The Best Things to Do in L.A. in September

Ali Wong, rubber ducky races, the county fair, and more

From a ceramics showcase at the Craft Contemporary to standup by comedy queen Ali Wong, here are the best things to do in L.A. in September.

L.A. County Fair

Through September 22

The theme for this year’s run is “POP.” Alongside the usual livestock and greasy food, there will be vibrant pop art installations, an ABBA tribute concert, and an exhibition hall dedicated to technology and pop culture. Pro tip: Angelenos can nab $8 discount tickets for September  1, aka L.A. County Day, if they buy tickets online with the password “LACOUNTY” the night before.

It: Chapter 2

September 6

The sequel to the 2017 Stephen King adaptation picks up 27 years after evil clown Pennywise’s last attack. Jessica Chastain, Bill Hader, and James McAvoy play grown-up versions of the kids tormented in the first film. Like that flick, this one is rated R, and early buzz says it’s even more disturbing. Looking for something lighter—with fewer scary clowns? The Downton Abbey movie bows September 20.


September 5-15

The Paley Center’s annual fall preview highlights buzzy new TV shows—like Batwoman, Nancy Drew, and Black-ish’s prequel spin-off, Mixed-ish—with sneak-peek screenings and star-studded panels. Don’t miss Helen Hunt and Paul Reiser on September 7 dishing about the Mad About You revival.


September 7-8

Shopping, workshops, and beer are on the menu at the Craft Contemporary’s ceramics showcase. Tickets to the $20 VIP brunch on September 7 give attendees first dibs on the marketplace’s functional wares—plus treats from Porto’s Bakery.

Ali Wong

September 7-8, 14-15, 28-29; October 5-6

Fresh off the success of Netflix’s Always Be My Maybe, Ali Wong dons her stand-up cap at the Wiltern. Expect jokes about motherhood, gender roles, and, if you’re lucky, the dread that is “fan dick.”

A Play Is a Poem

September 11-October 13

Ethan Coen premieres five one-acts at the Mark Taper Forum. Each play takes place in a distinctly American locale—the hillbilly valleys of Appalachia, a gazebo in Mississippi, a tiny apartment in New York, an exec suite in Hollywood, and a seedy private eye’s office in L.A.—and features the writer-director’s dark wit.

Earth, Wind & Fire

September 13-14

Your chance to finally dance to a live performance of “September” in September is here. The 50-year-old group of genre-bending titans (above) joins the Hollywood Bowl Orchestra and conductor Thomas Wilkins to close the season with a doubleheader, fireworks included.

La Bohème

September 14-October 6

L.A. Opera opens its season with Puccini’s seminal tragedy at the Dorothy Chandler Pavilion. Those preferring to milk the nice weather while it lasts can opt for a free alfresco broadcast of the show September 28 at Santa Monica Pier or Torrance’s Columbia Regional Park.

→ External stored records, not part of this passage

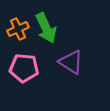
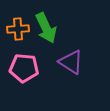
orange cross: rotated 20 degrees clockwise
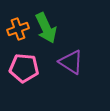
orange cross: rotated 15 degrees counterclockwise
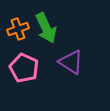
pink pentagon: rotated 20 degrees clockwise
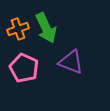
purple triangle: rotated 12 degrees counterclockwise
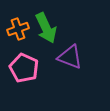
purple triangle: moved 1 px left, 5 px up
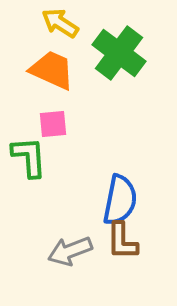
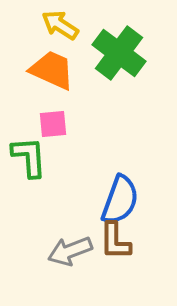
yellow arrow: moved 2 px down
blue semicircle: rotated 9 degrees clockwise
brown L-shape: moved 7 px left
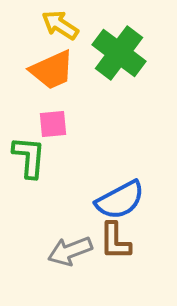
orange trapezoid: rotated 132 degrees clockwise
green L-shape: rotated 9 degrees clockwise
blue semicircle: rotated 42 degrees clockwise
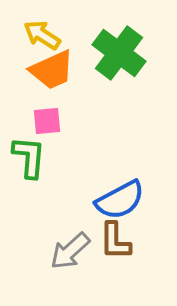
yellow arrow: moved 18 px left, 10 px down
pink square: moved 6 px left, 3 px up
gray arrow: rotated 21 degrees counterclockwise
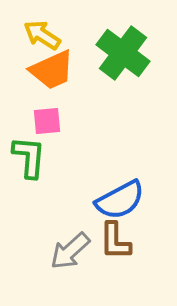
green cross: moved 4 px right
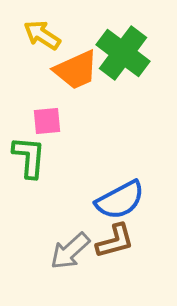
orange trapezoid: moved 24 px right
brown L-shape: rotated 105 degrees counterclockwise
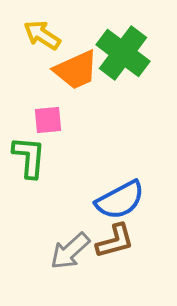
pink square: moved 1 px right, 1 px up
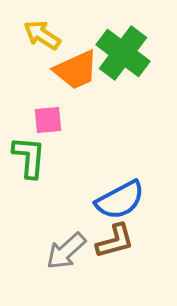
gray arrow: moved 4 px left
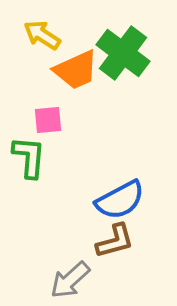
gray arrow: moved 4 px right, 29 px down
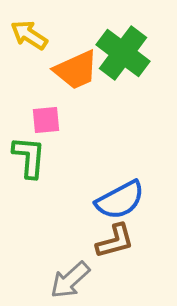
yellow arrow: moved 13 px left
pink square: moved 2 px left
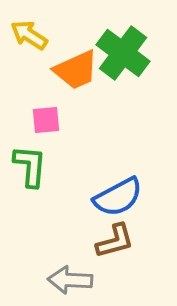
green L-shape: moved 1 px right, 9 px down
blue semicircle: moved 2 px left, 3 px up
gray arrow: rotated 45 degrees clockwise
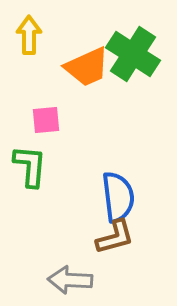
yellow arrow: rotated 57 degrees clockwise
green cross: moved 10 px right, 1 px down; rotated 4 degrees counterclockwise
orange trapezoid: moved 11 px right, 3 px up
blue semicircle: rotated 69 degrees counterclockwise
brown L-shape: moved 4 px up
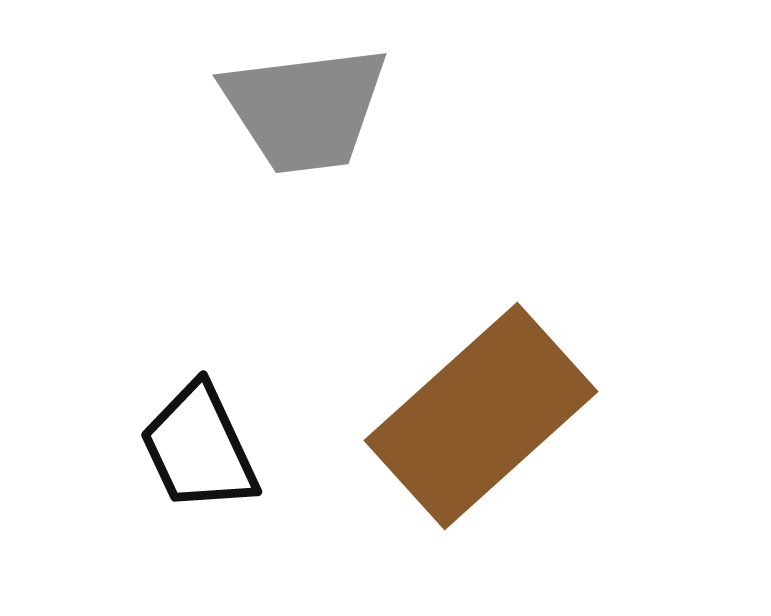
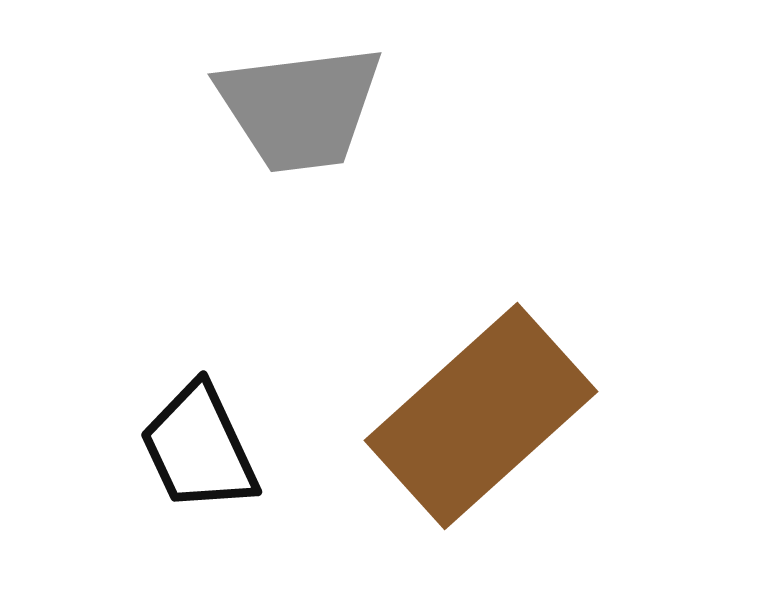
gray trapezoid: moved 5 px left, 1 px up
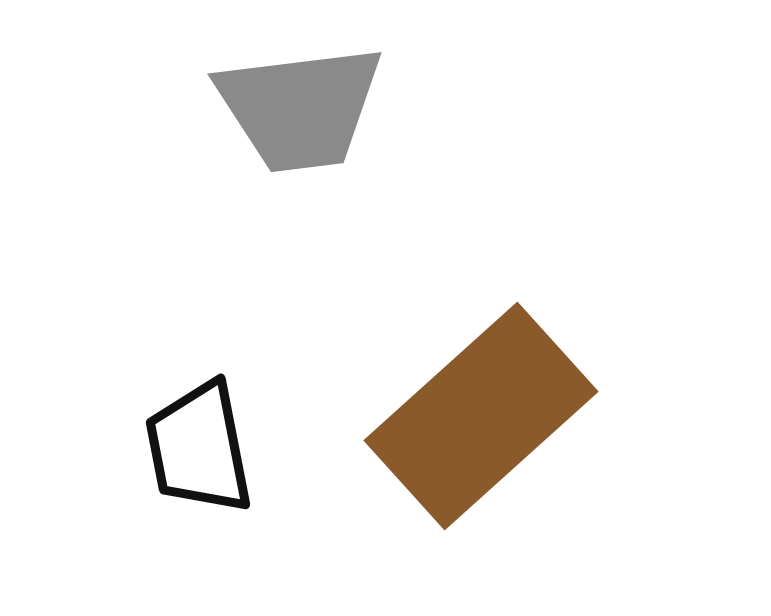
black trapezoid: rotated 14 degrees clockwise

California Coastal Cleanup Day

September 21

Hit the beach—to pick up trash and quell your “our planet is screwed” anxieties. Last year 13,464 volunteers removed 29.8 tons of litter from more than 70 sites across the county. This year’s efforts run from 9 a.m. to noon; go to to find a cleanup site near you.

Kidspace’s 11th Annual Rubber Ducky Races

September 21-22

When the emcee yells “Go!” a flock of toy fowl will float down the Pasadena museum’s model of the Arroyo Seco for a chance at a medal. Families wanting in on the fun will have to pay the $14-a-person admission, plus $5 for a race-approved bird from the onsite Busy Bee Learning Store. No souped-up duckies allowed.

LACMA Triple-Header

September 22

Condense your high-culture pursuits into one visit to LACMA, where three big shows open on the same day. “Every Living Thing” celebrates animals in Japanese art; “Betye Saar: Call and Response” examines the assemblage artist’s never-before-shown sketchbooks (above); and “Thomas Joshua Cooper: The World’s Edge” presents photographs of the Atlantic basin.

The Politician

September 27

The first series to come out of Ryan Murphy’s $300 million Netflix deal arrives. Ben Platt (Tony winner for Dear Evan Hansen and son of producer Marc Platt) stretches to play Payton Hobart, a rich Santa Barbara teen with White House dreams running for president of his high school class. The A-List cast also includes Gwyneth Paltrow and Lucy Boynton.